= DATA PROVIDED =
────

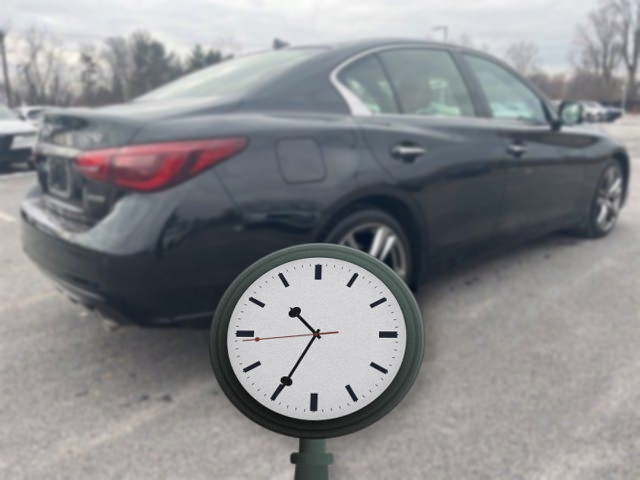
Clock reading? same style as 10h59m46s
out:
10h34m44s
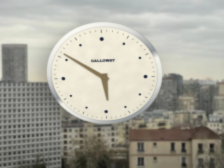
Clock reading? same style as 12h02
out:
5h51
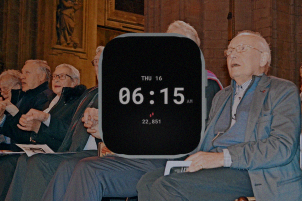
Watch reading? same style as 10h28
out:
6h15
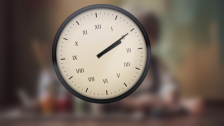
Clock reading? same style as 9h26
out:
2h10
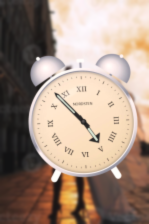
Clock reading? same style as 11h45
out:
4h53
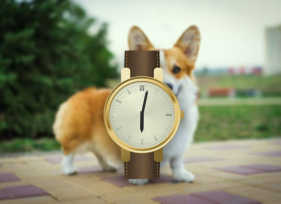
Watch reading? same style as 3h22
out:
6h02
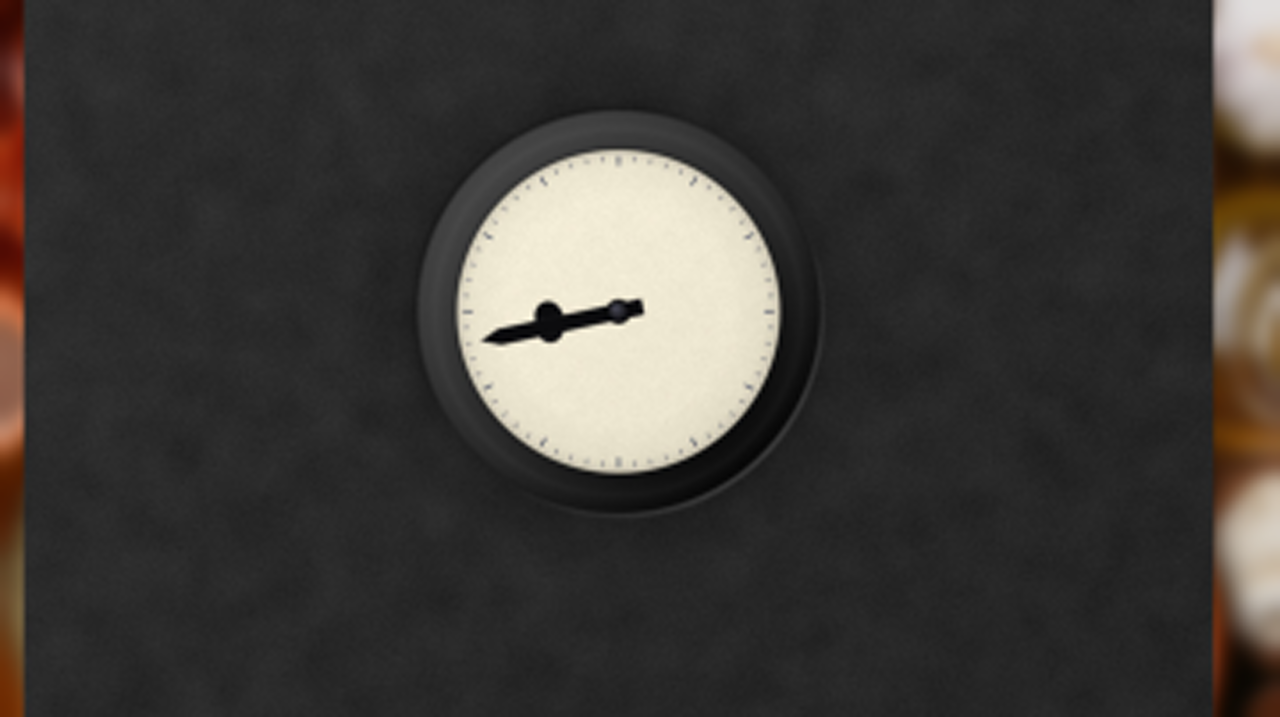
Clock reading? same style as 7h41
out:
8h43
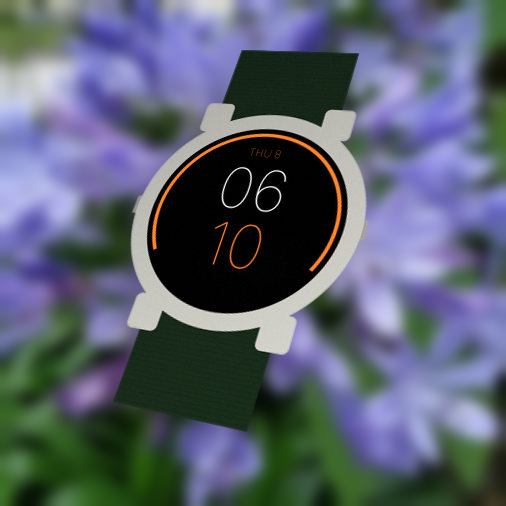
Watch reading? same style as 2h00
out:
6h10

────

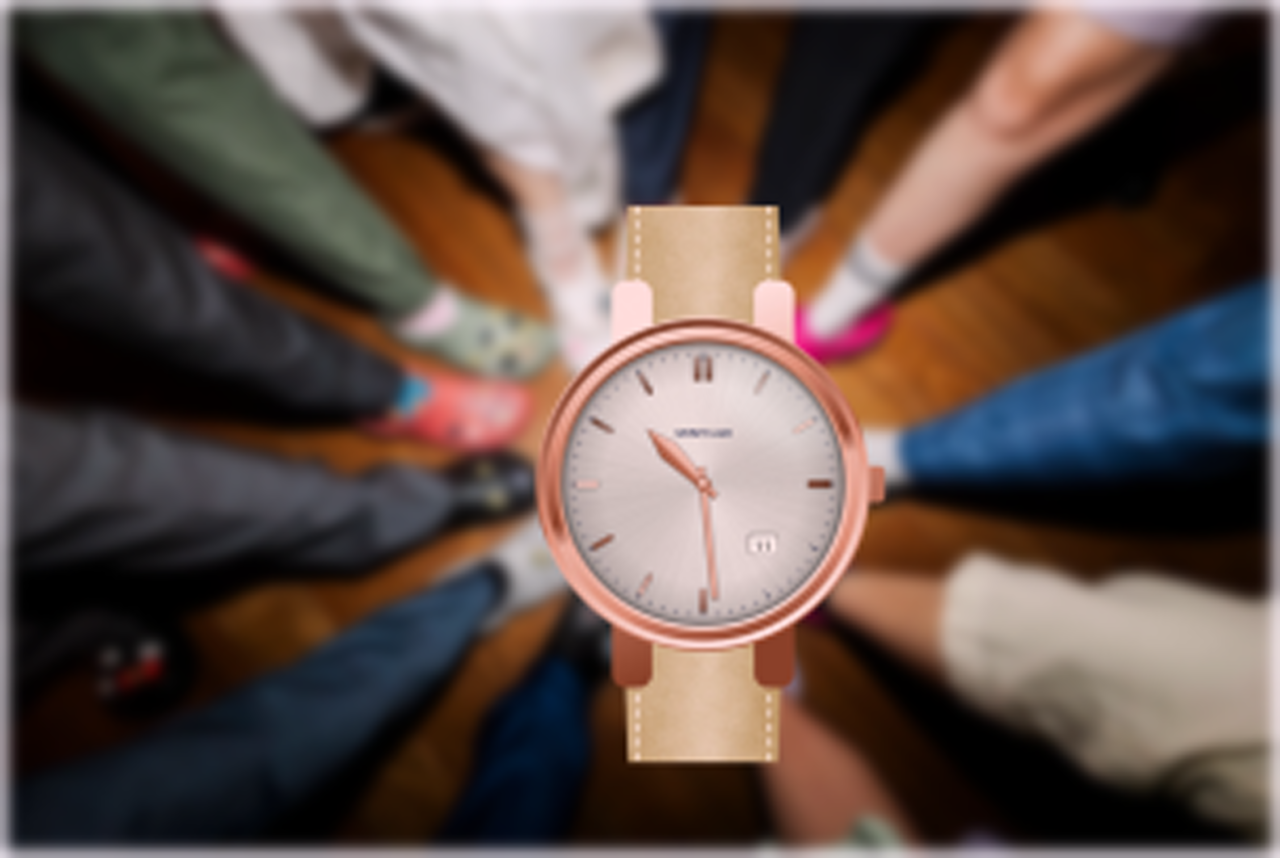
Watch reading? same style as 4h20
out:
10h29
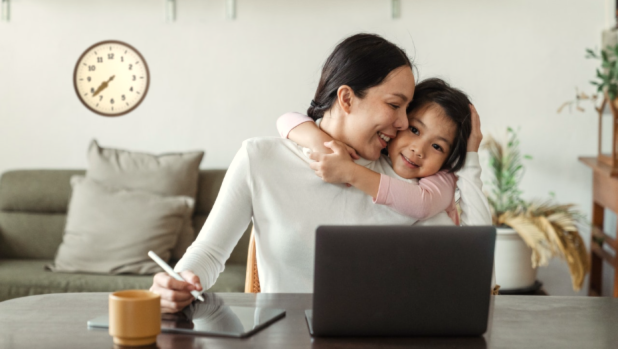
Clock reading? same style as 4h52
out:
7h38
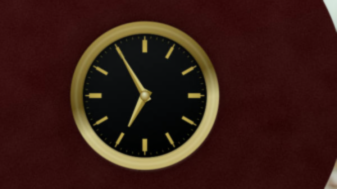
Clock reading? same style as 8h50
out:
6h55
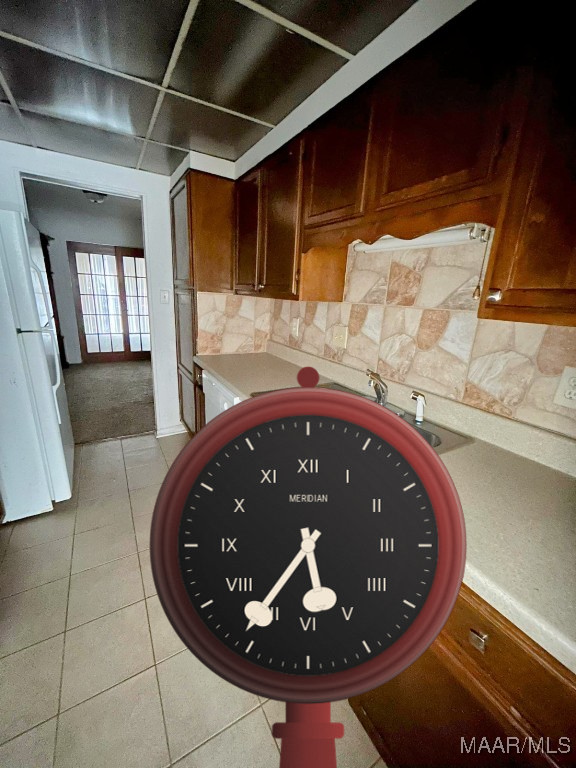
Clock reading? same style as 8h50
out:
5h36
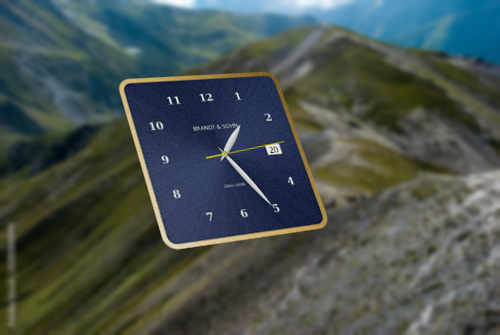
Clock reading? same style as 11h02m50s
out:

────

= SET PROBLEM =
Gather each line of the entries above that contains the word "Clock", and copy every such line in full.

= RESULT BELOW =
Clock reading? same style as 10h59m46s
Clock reading? same style as 12h02
Clock reading? same style as 9h26
Clock reading? same style as 11h45
Clock reading? same style as 7h41
Clock reading? same style as 4h52
Clock reading? same style as 8h50
Clock reading? same style as 8h50
Clock reading? same style as 11h02m50s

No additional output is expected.